_How to complete this task_: Retype the lines of the data character for character, starting at the line that contains "epochs : 100" and ending at the last line of the data.

::: Given information

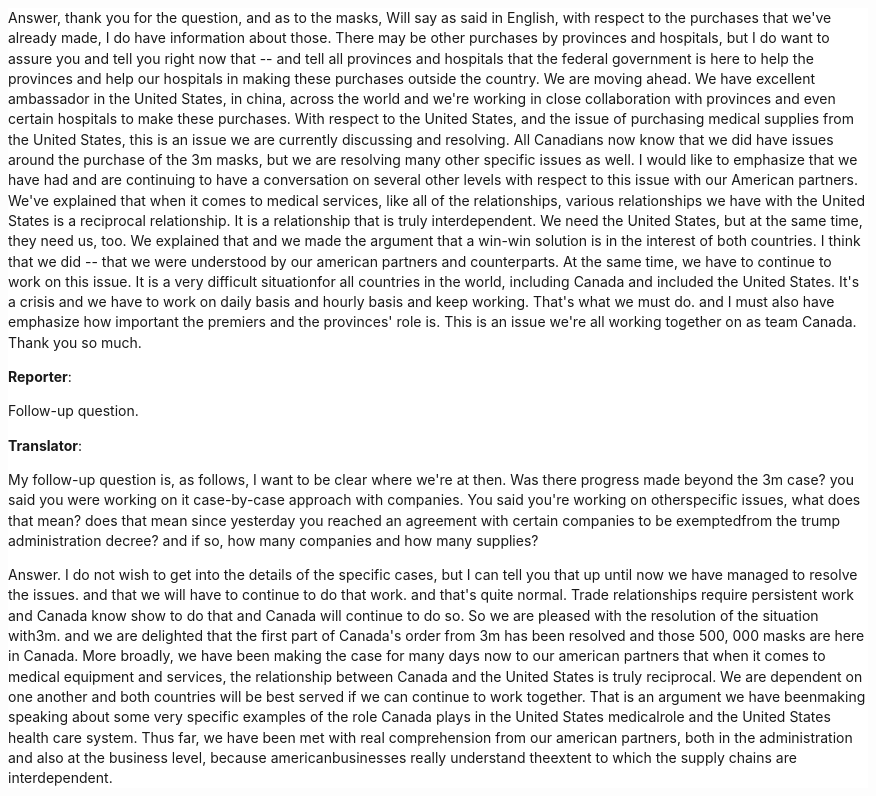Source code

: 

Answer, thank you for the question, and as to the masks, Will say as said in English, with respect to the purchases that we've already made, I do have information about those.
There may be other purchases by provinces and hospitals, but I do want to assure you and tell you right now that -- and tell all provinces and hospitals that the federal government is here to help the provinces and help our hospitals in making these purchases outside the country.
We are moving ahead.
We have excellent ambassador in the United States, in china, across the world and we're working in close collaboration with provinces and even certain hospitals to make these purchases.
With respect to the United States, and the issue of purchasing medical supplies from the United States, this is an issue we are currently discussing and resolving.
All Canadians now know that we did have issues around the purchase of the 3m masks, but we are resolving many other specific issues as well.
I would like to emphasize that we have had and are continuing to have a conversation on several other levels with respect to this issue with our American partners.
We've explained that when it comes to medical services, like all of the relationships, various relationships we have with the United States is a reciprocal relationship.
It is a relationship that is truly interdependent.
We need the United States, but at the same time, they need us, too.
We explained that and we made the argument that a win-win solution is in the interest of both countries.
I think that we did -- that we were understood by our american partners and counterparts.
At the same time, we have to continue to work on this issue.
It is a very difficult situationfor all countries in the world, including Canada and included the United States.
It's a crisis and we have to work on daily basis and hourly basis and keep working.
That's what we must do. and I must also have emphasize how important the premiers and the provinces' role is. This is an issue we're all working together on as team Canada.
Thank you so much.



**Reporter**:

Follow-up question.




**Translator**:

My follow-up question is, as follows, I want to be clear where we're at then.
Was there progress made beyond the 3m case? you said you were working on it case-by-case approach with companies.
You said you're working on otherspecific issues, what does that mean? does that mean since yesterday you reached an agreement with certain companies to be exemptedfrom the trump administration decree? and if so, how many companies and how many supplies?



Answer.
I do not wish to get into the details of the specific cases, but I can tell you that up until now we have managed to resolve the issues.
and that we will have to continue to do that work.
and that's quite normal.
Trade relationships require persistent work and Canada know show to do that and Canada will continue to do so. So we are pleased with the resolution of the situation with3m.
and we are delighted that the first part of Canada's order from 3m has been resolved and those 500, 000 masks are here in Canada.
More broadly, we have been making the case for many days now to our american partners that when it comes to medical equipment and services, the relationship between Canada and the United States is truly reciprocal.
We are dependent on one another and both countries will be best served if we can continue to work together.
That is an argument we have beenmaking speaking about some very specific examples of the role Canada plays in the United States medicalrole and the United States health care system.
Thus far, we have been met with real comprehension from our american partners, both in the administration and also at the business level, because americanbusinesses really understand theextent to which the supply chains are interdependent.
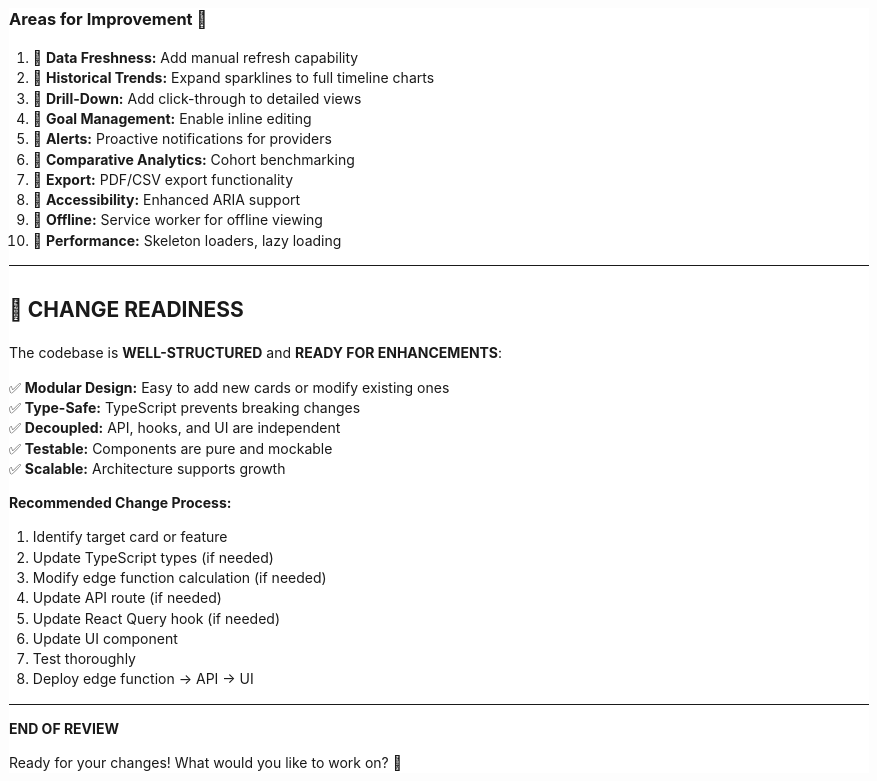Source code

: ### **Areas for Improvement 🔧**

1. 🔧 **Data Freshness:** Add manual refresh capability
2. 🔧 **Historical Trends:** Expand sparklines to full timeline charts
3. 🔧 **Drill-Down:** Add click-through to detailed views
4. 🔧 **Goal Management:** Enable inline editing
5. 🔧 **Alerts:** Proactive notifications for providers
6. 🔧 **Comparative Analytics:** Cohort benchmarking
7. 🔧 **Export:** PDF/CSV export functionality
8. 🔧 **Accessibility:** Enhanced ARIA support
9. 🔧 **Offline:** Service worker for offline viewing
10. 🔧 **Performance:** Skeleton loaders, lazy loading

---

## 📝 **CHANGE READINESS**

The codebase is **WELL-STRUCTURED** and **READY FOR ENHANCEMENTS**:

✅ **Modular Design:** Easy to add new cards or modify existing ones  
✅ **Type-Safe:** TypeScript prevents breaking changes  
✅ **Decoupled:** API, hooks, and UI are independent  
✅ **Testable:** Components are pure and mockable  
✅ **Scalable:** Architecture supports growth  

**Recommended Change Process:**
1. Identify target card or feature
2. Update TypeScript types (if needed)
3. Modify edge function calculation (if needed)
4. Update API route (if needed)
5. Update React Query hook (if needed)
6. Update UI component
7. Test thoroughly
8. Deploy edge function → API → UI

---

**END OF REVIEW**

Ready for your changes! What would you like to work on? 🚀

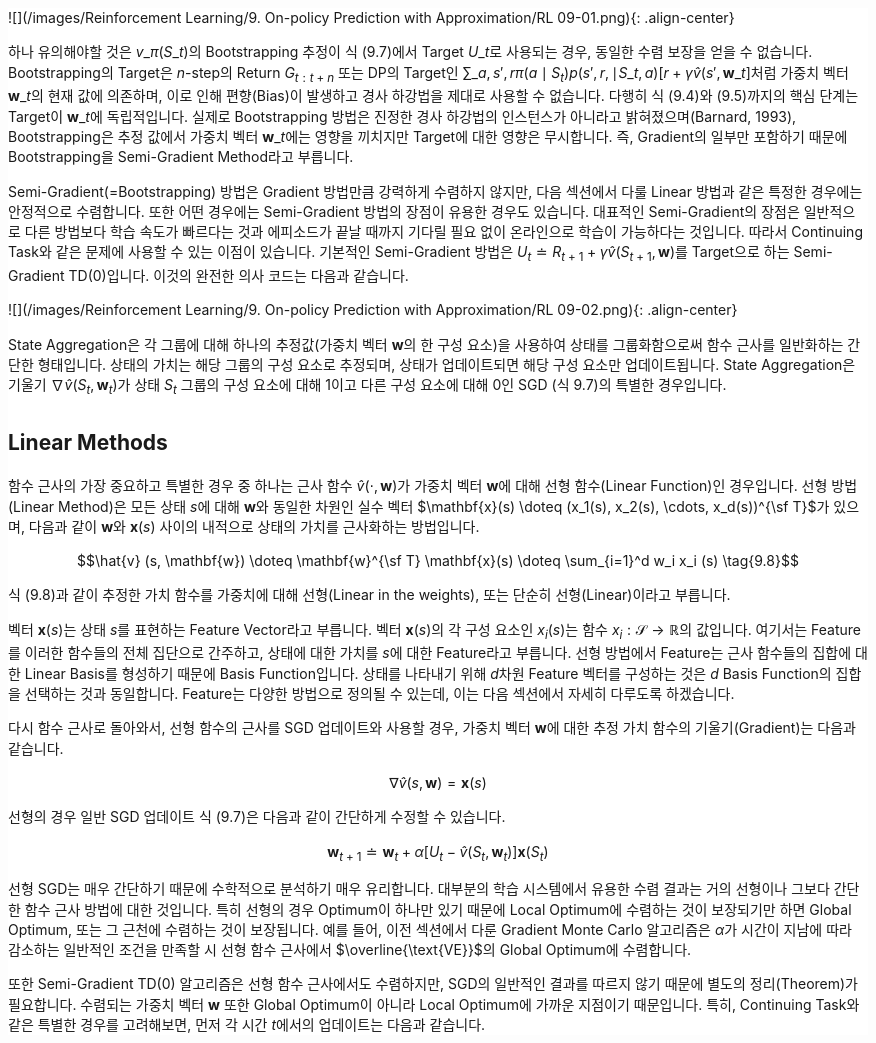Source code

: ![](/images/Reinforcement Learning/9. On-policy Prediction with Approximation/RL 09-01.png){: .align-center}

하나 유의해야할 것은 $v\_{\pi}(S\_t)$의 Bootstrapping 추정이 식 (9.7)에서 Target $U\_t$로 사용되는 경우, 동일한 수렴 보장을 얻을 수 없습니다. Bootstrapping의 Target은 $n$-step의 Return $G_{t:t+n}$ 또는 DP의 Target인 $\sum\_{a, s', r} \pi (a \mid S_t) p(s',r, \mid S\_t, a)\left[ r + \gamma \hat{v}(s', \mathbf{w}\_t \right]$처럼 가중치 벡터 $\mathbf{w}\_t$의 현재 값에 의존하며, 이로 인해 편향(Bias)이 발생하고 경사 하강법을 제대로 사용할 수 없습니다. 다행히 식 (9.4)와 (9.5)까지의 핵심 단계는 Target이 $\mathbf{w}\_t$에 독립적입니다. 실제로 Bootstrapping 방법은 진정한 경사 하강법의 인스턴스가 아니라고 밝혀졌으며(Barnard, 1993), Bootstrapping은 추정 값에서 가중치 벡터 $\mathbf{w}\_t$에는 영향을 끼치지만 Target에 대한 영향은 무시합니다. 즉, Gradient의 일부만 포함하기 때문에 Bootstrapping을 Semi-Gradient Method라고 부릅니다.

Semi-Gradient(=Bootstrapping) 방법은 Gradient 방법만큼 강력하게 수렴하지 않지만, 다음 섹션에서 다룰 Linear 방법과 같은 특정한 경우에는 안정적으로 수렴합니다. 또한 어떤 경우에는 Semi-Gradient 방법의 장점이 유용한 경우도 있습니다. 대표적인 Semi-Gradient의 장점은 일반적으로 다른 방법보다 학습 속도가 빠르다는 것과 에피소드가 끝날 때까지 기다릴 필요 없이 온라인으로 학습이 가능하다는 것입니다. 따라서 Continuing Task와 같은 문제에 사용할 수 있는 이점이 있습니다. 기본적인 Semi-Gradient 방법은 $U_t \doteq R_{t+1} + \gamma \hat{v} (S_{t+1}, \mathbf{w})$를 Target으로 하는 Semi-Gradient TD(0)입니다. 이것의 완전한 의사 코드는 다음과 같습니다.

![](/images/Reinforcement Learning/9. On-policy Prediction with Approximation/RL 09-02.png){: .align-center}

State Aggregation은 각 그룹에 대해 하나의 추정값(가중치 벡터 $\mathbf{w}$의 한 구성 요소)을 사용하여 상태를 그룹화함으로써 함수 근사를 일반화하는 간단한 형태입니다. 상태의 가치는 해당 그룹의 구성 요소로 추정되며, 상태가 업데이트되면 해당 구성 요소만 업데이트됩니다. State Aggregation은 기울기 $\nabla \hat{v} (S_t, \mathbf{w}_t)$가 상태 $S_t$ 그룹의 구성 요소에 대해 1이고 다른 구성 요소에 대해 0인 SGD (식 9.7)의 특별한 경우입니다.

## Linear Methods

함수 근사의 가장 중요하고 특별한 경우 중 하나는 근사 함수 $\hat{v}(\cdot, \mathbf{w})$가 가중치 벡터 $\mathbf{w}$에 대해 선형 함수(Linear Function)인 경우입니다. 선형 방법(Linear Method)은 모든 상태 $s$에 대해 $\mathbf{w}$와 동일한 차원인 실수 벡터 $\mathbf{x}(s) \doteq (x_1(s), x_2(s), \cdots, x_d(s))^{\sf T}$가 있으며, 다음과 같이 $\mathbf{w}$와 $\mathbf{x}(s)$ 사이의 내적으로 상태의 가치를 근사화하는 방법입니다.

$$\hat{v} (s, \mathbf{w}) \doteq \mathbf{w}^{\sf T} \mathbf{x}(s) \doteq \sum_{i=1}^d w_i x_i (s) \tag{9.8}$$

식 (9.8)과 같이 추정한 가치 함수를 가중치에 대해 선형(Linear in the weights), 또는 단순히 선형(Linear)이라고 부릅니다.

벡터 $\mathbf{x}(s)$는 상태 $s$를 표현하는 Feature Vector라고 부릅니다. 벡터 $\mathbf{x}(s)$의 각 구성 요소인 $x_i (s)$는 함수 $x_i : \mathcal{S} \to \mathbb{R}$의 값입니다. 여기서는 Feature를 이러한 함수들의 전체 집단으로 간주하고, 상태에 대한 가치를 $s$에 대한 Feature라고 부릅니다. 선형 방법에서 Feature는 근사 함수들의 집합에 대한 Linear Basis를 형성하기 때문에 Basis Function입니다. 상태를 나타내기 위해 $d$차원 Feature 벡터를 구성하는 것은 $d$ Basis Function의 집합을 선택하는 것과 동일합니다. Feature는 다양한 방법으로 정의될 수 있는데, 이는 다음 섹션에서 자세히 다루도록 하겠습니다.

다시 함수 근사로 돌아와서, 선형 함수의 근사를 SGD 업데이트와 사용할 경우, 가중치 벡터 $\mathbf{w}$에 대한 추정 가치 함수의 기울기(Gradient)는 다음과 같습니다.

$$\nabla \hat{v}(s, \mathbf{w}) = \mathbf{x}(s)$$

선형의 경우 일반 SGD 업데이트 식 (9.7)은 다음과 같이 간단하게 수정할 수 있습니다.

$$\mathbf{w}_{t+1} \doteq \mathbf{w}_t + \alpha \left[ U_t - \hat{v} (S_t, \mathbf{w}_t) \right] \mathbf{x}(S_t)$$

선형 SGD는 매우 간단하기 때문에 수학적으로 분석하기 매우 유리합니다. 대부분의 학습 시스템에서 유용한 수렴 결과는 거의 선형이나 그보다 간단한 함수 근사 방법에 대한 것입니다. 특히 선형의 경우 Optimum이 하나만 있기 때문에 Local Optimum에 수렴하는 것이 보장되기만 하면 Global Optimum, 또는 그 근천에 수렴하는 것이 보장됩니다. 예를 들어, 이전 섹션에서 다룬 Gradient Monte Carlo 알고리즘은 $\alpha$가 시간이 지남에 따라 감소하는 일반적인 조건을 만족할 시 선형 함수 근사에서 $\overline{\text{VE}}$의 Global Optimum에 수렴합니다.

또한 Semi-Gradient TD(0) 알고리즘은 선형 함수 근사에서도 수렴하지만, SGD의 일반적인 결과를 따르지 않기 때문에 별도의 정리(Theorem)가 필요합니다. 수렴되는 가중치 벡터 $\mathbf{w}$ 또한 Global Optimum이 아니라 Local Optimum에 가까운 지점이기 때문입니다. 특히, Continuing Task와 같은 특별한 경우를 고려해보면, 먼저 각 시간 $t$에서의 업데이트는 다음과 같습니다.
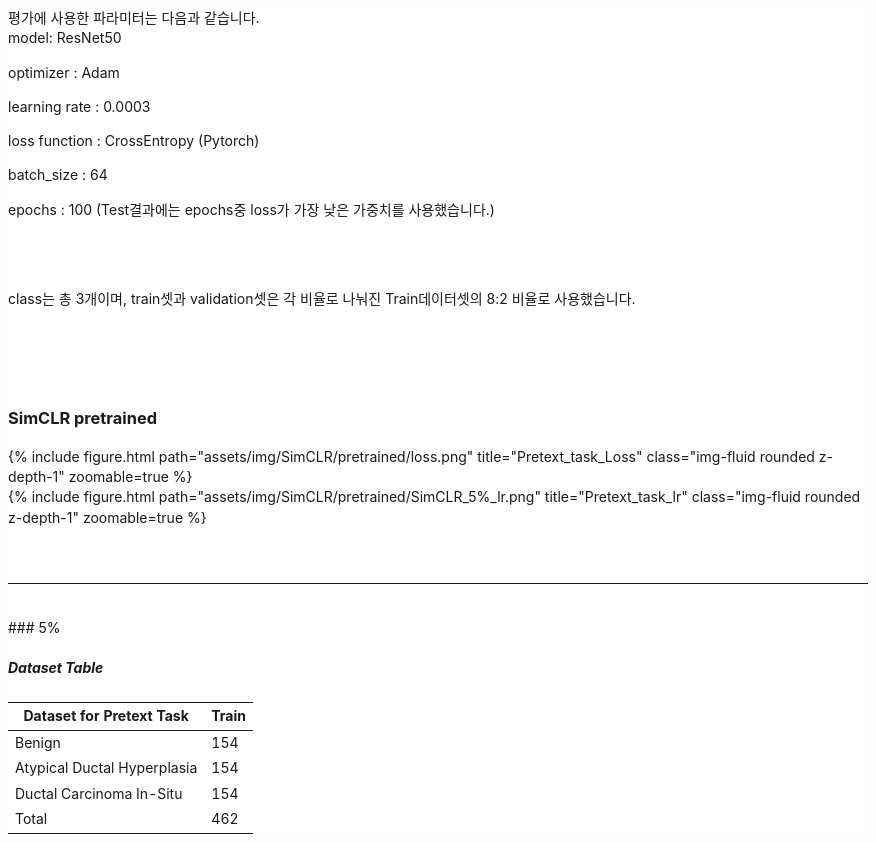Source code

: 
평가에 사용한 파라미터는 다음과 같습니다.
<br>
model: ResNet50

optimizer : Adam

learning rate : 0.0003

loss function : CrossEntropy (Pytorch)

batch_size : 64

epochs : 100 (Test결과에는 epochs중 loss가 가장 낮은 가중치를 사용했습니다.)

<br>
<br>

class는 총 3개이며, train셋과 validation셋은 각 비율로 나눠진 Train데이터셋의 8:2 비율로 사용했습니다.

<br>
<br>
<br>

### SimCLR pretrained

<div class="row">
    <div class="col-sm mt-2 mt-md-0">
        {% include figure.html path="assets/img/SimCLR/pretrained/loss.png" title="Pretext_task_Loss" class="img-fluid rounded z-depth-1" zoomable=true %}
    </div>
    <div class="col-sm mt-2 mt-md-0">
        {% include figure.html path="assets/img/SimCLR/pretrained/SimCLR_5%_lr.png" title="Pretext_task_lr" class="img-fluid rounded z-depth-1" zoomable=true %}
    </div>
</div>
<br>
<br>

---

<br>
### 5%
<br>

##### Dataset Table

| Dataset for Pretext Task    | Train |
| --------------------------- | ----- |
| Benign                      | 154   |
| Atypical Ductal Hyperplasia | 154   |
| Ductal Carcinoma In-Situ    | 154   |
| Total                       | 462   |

::::::

_Exercise result_:
epochs : 100 (Test결과에는 epochs중 loss가 가장 낮은 가중치를 사용했습니다.)

<br>
<br>

class는 총 3개이며, train셋과 validation셋은 각 비율로 나눠진 Train데이터셋의 8:2 비율로 사용했습니다.

<br>
<br>
<br>

### SimCLR pretrained

<div class="row">
    <div class="col-sm mt-2 mt-md-0">
        {% include figure.html path="assets/img/SimCLR/pretrained/loss.png" title="Pretext_task_Loss" class="img-fluid rounded z-depth-1" zoomable=true %}
    </div>
    <div class="col-sm mt-2 mt-md-0">
        {% include figure.html path="assets/img/SimCLR/pretrained/SimCLR_5%_lr.png" title="Pretext_task_lr" class="img-fluid rounded z-depth-1" zoomable=true %}
    </div>
</div>
<br>
<br>

---

<br>
### 5%
<br>

##### Dataset Table

| Dataset for Pretext Task    | Train |
| --------------------------- | ----- |
| Benign                      | 154   |
| Atypical Ductal Hyperplasia | 154   |
| Ductal Carcinoma In-Situ    | 154   |
| Total                       | 462   |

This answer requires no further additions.